Vancouver – June 27, 2018 – Their days began at 5:30 a.m. Before breakfast, morning chores included cleaning washrooms, milking cows, and sweeping floors. After morning mass and three hours of classes, there was more work to be done. Children prepared meals for the following day, weeded gardens and chopped wood. It was forbidden to speak in their mother tongue or to interact with their siblings. If they were lucky, there were a couple of hours to play and study. Students worked more hours than a full-time worker does today. They had no sick days or weekends off. The youngest among them was five.

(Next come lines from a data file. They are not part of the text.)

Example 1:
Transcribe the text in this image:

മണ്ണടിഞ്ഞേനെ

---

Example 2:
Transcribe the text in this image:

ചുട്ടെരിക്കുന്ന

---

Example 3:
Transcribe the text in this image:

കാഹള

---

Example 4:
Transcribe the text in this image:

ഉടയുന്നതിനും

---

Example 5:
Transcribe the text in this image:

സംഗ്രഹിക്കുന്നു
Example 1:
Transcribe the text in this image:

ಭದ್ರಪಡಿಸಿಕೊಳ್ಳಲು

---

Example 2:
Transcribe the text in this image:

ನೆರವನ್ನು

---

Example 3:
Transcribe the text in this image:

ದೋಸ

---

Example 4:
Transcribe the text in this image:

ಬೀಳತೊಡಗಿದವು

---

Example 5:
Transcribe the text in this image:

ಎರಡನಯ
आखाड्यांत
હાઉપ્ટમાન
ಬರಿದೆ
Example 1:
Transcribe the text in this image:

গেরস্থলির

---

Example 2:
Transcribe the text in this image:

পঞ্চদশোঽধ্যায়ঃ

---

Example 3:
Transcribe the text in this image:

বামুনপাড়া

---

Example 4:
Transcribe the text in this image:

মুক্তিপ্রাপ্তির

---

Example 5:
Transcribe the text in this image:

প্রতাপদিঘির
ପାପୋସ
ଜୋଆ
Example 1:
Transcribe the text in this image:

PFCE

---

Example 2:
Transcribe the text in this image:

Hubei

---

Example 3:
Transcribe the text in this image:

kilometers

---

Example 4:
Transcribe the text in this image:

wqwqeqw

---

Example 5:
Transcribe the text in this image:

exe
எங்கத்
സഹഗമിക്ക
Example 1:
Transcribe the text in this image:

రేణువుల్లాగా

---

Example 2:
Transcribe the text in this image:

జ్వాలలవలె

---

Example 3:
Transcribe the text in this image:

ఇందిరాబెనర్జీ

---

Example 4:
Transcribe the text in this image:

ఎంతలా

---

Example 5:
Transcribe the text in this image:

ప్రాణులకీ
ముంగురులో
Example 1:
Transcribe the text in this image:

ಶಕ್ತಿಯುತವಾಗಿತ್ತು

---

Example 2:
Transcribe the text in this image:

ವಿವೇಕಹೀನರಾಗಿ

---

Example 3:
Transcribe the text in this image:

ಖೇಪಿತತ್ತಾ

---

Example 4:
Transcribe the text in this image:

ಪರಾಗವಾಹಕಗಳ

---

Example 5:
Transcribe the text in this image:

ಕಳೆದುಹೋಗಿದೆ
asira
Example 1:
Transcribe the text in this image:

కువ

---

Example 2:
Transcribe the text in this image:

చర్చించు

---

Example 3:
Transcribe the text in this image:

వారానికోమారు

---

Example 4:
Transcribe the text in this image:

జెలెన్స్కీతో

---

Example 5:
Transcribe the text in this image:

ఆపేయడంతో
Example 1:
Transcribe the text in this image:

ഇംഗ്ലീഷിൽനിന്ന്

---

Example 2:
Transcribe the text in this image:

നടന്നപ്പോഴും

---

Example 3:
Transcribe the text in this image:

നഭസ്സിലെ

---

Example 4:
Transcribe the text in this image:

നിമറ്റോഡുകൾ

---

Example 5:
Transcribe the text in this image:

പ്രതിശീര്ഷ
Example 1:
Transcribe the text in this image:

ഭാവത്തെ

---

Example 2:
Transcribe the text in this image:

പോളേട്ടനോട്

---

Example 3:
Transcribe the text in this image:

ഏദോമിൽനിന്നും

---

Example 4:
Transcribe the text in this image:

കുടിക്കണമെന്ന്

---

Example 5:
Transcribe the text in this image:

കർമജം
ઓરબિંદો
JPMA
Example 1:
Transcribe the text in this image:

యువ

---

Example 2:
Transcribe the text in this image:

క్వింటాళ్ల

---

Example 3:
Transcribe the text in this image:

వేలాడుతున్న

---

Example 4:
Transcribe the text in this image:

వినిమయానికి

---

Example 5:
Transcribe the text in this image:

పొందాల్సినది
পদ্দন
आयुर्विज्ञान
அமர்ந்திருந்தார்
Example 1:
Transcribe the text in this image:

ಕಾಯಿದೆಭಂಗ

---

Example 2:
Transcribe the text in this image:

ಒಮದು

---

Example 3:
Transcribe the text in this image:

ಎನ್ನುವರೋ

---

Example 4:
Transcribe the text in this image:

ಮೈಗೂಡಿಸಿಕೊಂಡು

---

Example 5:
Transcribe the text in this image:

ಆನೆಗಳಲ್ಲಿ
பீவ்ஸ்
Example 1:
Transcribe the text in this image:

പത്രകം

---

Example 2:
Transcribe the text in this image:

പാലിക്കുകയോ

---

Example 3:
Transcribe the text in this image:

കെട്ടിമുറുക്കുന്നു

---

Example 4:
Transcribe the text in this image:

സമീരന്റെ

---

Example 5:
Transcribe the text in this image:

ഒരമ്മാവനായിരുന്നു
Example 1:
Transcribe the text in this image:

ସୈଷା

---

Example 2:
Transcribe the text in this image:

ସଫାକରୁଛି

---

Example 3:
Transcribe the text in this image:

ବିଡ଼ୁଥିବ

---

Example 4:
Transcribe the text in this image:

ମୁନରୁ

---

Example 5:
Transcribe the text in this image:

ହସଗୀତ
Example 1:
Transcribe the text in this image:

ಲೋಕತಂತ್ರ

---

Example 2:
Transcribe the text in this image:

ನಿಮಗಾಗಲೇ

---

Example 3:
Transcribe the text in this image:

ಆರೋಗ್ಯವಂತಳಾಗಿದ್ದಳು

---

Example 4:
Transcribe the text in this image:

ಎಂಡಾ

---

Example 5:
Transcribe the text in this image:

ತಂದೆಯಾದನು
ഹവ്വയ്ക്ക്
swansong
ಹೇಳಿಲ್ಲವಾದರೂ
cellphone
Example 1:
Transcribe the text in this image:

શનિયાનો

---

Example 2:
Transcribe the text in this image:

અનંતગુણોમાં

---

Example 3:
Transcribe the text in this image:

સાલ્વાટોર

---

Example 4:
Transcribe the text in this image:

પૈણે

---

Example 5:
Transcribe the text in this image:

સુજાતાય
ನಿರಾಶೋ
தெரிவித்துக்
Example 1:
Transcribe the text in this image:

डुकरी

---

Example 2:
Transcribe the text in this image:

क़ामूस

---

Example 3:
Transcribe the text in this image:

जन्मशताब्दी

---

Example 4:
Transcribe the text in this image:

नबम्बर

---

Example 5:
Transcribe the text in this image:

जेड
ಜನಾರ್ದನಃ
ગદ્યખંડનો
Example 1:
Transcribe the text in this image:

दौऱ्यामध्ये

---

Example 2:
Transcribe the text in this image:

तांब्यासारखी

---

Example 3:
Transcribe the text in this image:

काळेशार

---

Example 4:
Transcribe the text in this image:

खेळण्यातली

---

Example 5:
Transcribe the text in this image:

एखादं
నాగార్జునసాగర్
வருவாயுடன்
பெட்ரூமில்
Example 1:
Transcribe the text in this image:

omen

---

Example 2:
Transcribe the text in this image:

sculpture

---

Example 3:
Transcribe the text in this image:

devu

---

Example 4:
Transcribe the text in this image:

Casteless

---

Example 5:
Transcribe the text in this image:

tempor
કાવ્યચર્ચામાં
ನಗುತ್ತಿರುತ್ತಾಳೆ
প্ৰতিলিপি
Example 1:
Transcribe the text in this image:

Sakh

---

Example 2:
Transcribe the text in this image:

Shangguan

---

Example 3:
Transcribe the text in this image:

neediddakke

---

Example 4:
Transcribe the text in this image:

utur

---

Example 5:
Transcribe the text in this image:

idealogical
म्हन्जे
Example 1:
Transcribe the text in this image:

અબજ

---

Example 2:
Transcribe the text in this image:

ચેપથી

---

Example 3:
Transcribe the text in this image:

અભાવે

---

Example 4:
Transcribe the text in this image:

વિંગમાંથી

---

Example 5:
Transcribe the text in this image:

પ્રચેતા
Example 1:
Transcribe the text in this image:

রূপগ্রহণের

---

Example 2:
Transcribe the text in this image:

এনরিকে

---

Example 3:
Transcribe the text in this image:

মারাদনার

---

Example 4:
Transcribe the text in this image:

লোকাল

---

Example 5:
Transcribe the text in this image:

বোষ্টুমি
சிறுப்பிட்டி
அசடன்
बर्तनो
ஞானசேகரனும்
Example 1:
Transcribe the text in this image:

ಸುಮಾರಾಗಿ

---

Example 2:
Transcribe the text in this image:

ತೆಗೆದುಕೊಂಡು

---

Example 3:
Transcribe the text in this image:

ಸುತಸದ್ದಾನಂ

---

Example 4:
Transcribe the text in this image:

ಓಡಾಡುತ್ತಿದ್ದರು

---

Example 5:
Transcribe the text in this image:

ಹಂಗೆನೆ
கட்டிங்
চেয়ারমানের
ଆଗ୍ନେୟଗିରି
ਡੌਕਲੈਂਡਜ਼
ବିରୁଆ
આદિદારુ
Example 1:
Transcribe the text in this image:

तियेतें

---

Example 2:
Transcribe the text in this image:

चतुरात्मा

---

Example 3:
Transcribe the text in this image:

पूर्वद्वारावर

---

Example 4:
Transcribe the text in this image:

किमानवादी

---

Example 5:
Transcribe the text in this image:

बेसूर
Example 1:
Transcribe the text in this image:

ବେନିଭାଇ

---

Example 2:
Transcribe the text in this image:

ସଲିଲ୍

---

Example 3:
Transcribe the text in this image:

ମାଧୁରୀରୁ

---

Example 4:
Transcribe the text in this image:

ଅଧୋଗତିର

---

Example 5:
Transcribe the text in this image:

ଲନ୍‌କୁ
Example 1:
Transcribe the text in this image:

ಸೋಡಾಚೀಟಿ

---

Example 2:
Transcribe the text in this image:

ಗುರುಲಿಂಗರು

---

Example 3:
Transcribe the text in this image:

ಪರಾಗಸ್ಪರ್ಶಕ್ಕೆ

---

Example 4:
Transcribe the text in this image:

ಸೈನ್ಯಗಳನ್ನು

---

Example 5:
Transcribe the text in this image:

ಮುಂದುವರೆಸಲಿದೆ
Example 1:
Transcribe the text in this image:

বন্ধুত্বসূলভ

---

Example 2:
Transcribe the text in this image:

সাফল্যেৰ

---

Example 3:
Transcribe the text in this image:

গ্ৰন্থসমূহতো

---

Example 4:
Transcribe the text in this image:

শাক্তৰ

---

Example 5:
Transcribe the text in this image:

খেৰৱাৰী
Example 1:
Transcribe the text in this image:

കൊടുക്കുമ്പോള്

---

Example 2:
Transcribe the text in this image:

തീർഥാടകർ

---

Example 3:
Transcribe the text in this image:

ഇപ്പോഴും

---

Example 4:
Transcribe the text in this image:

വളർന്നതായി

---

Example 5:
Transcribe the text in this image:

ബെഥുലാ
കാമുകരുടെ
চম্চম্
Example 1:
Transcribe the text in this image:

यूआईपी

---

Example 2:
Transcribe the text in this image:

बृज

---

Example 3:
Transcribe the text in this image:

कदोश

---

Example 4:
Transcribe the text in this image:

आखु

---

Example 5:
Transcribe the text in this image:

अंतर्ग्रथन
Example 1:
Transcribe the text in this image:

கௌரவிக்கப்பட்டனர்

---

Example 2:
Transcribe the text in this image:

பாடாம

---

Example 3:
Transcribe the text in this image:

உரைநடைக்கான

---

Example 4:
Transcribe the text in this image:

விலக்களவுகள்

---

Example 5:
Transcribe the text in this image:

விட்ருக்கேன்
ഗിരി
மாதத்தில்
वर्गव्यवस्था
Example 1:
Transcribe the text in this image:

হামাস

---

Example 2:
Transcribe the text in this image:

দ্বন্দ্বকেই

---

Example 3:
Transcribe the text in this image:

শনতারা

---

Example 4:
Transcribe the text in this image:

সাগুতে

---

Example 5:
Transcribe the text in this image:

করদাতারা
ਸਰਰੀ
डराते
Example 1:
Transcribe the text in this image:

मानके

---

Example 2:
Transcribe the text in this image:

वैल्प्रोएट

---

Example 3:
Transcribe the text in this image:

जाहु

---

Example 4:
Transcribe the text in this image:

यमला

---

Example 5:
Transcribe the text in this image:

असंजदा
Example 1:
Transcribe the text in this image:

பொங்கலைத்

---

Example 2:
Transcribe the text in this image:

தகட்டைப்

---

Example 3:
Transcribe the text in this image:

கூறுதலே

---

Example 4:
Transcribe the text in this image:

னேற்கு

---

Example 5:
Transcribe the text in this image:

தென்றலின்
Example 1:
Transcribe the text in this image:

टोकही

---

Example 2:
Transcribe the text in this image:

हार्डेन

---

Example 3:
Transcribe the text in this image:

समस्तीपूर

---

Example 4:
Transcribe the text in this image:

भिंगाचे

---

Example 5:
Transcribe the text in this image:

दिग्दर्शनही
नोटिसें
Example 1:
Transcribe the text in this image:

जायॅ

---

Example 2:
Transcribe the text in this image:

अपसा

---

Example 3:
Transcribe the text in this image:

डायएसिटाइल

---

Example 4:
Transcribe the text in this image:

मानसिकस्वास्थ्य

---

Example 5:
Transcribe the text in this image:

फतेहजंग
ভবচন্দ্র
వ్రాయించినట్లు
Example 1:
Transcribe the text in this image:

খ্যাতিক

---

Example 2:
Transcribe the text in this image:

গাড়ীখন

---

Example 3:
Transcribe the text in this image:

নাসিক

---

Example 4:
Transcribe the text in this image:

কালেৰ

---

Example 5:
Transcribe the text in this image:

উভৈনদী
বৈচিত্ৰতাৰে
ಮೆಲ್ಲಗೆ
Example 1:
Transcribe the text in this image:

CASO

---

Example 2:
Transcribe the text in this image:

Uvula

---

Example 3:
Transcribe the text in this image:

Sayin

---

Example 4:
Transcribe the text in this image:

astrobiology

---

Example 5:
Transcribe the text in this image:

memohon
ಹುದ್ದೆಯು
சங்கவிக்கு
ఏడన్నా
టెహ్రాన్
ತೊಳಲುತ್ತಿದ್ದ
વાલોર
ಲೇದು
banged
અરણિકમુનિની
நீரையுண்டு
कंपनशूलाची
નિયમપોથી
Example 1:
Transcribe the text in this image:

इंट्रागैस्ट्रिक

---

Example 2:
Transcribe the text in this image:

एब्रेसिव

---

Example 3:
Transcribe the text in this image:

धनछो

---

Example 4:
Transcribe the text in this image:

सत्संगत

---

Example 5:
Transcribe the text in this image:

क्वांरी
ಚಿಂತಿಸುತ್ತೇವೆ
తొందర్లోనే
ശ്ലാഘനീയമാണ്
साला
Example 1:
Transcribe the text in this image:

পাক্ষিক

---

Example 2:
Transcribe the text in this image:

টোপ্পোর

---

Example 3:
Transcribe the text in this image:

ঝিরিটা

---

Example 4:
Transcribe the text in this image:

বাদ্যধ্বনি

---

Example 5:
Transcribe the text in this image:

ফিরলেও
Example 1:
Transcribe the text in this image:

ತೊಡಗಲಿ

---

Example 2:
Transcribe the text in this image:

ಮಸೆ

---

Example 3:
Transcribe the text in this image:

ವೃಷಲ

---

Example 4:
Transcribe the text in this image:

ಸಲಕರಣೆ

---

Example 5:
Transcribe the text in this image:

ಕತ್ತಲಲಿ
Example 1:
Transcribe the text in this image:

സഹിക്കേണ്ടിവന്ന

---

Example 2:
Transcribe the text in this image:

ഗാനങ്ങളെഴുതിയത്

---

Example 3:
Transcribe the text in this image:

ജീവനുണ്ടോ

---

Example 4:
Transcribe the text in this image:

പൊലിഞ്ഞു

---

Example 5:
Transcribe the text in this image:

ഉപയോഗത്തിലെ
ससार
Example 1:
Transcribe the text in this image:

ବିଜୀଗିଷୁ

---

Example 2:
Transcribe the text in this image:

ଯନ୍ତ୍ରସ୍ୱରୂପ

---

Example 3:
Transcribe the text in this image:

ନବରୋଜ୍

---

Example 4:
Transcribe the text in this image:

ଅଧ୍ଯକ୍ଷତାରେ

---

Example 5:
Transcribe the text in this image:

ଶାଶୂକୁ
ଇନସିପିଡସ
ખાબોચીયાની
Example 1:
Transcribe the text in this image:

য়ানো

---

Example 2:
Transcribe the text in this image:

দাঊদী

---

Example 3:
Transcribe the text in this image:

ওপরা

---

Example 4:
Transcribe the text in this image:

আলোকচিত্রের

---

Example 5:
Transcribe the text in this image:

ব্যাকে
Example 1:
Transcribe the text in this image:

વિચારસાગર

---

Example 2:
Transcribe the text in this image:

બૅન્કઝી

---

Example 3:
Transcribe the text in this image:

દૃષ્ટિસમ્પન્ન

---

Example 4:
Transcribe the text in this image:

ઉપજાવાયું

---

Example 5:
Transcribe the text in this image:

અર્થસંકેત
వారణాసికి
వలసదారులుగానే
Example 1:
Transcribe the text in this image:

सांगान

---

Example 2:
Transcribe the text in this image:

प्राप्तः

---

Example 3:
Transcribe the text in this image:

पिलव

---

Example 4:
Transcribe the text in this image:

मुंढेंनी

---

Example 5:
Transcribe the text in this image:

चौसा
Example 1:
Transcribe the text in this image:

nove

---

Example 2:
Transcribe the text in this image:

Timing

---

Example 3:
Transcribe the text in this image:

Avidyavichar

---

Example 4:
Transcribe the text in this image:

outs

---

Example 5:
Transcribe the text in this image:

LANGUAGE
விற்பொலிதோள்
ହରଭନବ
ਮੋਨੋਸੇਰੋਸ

For over a century, the Canadian government placed over 150,000 Indigenous children in residential schools where they were subject to forced labour, physical, and sexual abuse and starvation. An estimated 6,000 died. Taken from their families, often forcibly, a third of these children would never return home.
Save-On-Foods member Dulcie August is a residential school survivor: she knows this story too well. “Most of my friends are gone now,” she says. August belongs to the Squamish First Nation and is the sibling of former Squamish Chief Joe Mathias. “My friends committed suicide or got into drugs,” she continues. “They just couldn’t handle remembering anymore.”
Shamefully, the last residential school did not close until 1996 and the destructive legacies of colonization continue to this day. The Truth and Reconciliation Commission of Canada (TRC) called the residential school system a policy of cultural genocide. Established in 2008, the TRC interviewed nearly 7000 residential school survivors. In its final report, delivered seven years later, it explained how the Canadian government accomplished cultural genocide by eliminating Indigenous governments, ignoring Indigenous rights, terminating the treaties and through assimilation causing the erasure of Indigenous people as legal, social, cultural, religious and racial entities in Canada.
The focus of the TRC was to understand the legacy of the residential school system in order to lay the foundation for reconciliation. Its 94 calls to action are not only an invitation to begin that process: they are an indictment of the inequitable relationship between Indigenous and non-Indigenous that remains ongoing. For Canada’s First Nations, colonization has not ended.